**TO-DO ITEM**
Return the data below exactly, but only from the line containing "In Strength to" through the line containing "## Martin Buber, I and Thou", with both of those lines included.

☆ ☆ ☆ ☆ ☆

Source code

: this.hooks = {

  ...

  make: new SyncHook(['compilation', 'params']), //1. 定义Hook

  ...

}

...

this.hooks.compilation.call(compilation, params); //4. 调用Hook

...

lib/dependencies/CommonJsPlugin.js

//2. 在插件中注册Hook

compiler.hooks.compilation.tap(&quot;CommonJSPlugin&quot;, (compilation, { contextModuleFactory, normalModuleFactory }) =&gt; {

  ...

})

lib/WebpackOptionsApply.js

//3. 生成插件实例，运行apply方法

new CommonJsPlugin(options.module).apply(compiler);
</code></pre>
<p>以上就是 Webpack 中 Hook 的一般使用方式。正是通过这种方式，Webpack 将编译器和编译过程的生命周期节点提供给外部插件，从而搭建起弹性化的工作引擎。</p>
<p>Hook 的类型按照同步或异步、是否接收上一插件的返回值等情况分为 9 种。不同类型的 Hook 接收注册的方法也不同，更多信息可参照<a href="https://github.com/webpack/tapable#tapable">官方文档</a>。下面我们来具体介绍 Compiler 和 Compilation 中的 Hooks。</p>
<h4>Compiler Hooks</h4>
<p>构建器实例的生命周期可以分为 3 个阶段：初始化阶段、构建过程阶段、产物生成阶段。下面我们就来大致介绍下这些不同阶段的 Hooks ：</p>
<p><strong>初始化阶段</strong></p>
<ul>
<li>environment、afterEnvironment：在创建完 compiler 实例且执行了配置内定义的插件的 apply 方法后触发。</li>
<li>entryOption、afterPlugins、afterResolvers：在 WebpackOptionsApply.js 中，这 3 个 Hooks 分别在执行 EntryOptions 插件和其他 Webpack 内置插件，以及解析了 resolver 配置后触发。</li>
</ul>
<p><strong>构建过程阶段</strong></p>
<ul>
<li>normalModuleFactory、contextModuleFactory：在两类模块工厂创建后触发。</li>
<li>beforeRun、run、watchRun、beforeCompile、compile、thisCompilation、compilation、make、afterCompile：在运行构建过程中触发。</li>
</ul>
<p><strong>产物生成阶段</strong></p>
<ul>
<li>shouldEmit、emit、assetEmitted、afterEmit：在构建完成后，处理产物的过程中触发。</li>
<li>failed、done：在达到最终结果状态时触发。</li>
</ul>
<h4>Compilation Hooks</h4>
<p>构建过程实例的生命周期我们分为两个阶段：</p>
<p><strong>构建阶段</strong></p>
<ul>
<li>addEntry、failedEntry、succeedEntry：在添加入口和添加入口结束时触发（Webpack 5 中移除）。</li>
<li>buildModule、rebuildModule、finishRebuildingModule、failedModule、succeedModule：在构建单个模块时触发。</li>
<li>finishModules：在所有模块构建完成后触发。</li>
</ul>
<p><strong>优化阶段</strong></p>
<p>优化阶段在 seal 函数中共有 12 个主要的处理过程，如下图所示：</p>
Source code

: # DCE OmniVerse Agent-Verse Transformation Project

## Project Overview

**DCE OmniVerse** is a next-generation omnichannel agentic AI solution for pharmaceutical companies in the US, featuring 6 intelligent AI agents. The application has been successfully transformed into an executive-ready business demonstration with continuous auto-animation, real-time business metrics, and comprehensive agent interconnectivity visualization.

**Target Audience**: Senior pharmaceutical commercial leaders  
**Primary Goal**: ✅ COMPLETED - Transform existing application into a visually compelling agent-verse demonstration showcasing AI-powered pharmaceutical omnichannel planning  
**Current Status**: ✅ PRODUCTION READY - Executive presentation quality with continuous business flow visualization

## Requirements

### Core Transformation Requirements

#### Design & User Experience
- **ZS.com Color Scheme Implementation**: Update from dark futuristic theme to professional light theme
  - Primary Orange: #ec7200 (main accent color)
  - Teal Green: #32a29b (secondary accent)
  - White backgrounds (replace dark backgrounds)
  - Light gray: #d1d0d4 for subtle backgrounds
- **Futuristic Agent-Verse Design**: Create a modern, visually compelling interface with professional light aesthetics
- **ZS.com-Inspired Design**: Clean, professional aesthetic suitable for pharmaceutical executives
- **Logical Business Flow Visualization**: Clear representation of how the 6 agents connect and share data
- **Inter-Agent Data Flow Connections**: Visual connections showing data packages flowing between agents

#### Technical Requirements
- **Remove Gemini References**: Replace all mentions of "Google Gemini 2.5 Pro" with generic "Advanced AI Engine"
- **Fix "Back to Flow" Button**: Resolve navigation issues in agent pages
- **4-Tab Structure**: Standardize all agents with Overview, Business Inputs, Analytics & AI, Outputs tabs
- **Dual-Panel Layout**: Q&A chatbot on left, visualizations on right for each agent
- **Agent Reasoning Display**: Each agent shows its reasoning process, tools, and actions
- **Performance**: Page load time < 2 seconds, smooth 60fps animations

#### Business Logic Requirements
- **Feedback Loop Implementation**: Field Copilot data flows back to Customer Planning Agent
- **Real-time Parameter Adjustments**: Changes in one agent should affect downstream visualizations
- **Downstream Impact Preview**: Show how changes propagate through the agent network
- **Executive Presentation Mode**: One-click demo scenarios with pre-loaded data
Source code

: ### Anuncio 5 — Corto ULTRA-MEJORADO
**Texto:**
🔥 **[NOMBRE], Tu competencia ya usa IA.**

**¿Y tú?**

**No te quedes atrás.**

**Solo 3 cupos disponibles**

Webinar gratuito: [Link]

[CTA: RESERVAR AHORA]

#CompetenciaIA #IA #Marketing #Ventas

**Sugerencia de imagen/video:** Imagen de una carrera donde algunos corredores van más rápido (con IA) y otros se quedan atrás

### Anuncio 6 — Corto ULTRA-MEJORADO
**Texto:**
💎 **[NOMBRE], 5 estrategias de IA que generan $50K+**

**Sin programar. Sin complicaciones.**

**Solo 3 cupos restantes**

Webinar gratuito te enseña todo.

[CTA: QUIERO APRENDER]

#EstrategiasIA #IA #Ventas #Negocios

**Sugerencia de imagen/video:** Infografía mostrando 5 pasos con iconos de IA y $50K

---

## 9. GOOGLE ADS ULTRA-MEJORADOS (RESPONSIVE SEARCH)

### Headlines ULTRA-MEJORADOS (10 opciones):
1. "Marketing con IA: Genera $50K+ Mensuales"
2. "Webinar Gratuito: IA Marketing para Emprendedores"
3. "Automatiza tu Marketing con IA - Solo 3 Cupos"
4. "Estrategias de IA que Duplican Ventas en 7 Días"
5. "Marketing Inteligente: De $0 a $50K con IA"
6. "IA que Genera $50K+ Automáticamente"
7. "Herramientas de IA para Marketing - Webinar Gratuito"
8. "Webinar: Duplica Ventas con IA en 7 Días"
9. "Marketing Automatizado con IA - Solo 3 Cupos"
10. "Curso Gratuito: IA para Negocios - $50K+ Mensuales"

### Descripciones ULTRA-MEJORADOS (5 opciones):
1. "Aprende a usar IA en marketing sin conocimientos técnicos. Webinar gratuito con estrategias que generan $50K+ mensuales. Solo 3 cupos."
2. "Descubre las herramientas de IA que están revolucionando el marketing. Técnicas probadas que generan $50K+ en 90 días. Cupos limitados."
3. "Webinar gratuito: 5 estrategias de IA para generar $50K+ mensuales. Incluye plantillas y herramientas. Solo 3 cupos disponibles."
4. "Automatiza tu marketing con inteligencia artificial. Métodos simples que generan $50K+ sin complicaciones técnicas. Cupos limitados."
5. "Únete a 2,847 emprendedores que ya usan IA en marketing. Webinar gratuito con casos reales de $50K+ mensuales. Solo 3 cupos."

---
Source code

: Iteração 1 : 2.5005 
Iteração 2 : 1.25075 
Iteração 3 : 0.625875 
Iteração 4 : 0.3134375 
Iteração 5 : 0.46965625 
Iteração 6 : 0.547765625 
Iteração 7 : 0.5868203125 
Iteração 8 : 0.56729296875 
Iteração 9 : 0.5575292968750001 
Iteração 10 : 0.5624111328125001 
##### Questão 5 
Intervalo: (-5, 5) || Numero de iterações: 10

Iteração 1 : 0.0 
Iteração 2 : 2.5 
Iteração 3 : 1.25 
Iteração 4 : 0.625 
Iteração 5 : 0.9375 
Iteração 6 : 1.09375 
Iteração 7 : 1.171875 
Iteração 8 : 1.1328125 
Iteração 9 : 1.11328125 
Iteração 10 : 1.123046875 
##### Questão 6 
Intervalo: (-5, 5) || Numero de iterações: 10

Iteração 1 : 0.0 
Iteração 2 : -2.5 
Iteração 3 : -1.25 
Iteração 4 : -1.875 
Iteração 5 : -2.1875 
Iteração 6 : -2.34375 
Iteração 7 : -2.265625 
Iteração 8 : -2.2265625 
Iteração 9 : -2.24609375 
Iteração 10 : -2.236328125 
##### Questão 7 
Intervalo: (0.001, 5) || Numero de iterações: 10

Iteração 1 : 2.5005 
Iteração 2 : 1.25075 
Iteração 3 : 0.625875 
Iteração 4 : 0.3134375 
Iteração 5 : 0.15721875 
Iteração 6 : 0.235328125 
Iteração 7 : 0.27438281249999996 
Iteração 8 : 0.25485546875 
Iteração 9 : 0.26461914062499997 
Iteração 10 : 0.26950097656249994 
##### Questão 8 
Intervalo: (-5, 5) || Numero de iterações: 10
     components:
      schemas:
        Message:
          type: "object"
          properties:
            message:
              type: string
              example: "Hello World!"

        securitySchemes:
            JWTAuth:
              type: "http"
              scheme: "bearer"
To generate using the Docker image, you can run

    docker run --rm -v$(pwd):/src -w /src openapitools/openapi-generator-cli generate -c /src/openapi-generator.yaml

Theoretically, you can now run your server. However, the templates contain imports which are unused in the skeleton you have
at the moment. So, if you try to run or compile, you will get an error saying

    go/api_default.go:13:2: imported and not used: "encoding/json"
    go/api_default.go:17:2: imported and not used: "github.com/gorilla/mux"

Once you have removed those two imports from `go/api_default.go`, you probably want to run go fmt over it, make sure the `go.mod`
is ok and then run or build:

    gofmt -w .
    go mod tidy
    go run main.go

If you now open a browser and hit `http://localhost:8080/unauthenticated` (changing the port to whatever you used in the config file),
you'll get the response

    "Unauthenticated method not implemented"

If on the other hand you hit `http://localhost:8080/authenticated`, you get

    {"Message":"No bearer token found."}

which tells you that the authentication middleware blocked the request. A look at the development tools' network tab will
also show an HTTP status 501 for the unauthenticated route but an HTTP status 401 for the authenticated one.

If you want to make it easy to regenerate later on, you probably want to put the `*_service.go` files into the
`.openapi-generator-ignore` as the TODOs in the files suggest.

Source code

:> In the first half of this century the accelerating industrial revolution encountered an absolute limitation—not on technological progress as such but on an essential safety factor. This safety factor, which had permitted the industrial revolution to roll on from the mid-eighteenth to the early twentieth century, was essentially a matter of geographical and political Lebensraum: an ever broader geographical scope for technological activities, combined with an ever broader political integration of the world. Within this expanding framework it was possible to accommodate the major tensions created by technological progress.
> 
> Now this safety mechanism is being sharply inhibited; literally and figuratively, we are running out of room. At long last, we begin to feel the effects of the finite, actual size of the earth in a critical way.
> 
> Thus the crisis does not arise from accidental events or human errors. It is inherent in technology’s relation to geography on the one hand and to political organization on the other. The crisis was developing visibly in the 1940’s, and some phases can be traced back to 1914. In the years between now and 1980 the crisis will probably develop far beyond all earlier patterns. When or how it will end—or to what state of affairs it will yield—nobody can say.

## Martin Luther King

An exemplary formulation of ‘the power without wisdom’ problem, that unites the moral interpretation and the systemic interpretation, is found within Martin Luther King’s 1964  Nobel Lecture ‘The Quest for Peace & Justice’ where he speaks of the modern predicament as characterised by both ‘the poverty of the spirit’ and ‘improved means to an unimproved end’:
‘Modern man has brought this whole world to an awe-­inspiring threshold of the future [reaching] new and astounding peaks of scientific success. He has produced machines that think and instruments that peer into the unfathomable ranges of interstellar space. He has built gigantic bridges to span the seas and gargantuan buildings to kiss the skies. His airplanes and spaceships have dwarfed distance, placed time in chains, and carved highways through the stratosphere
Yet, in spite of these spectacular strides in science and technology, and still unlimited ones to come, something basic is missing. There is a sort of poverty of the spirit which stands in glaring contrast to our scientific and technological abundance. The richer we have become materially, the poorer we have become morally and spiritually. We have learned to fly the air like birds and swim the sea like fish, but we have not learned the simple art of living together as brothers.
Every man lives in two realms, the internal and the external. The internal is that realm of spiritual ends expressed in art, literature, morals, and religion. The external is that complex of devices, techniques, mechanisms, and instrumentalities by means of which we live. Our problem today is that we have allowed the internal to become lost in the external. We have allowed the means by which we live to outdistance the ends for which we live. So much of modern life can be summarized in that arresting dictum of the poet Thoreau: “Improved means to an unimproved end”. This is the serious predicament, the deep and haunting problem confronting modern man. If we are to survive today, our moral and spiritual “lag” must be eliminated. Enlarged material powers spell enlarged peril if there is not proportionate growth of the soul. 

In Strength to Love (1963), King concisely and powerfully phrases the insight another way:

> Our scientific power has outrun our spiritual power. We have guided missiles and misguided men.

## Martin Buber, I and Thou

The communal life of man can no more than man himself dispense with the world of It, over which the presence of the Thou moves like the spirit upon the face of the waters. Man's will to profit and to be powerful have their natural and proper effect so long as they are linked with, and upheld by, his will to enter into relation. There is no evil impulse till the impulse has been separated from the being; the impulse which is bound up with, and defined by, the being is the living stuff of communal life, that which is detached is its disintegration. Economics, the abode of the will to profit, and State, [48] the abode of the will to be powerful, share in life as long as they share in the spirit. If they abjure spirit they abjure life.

☆ ☆ ☆ ☆ ☆

**RESPONSE AREA**
In Strength to Love (1963), King concisely and powerfully phrases the insight another way:

> Our scientific power has outrun our spiritual power. We have guided missiles and misguided men.

## Martin Buber, I and Thou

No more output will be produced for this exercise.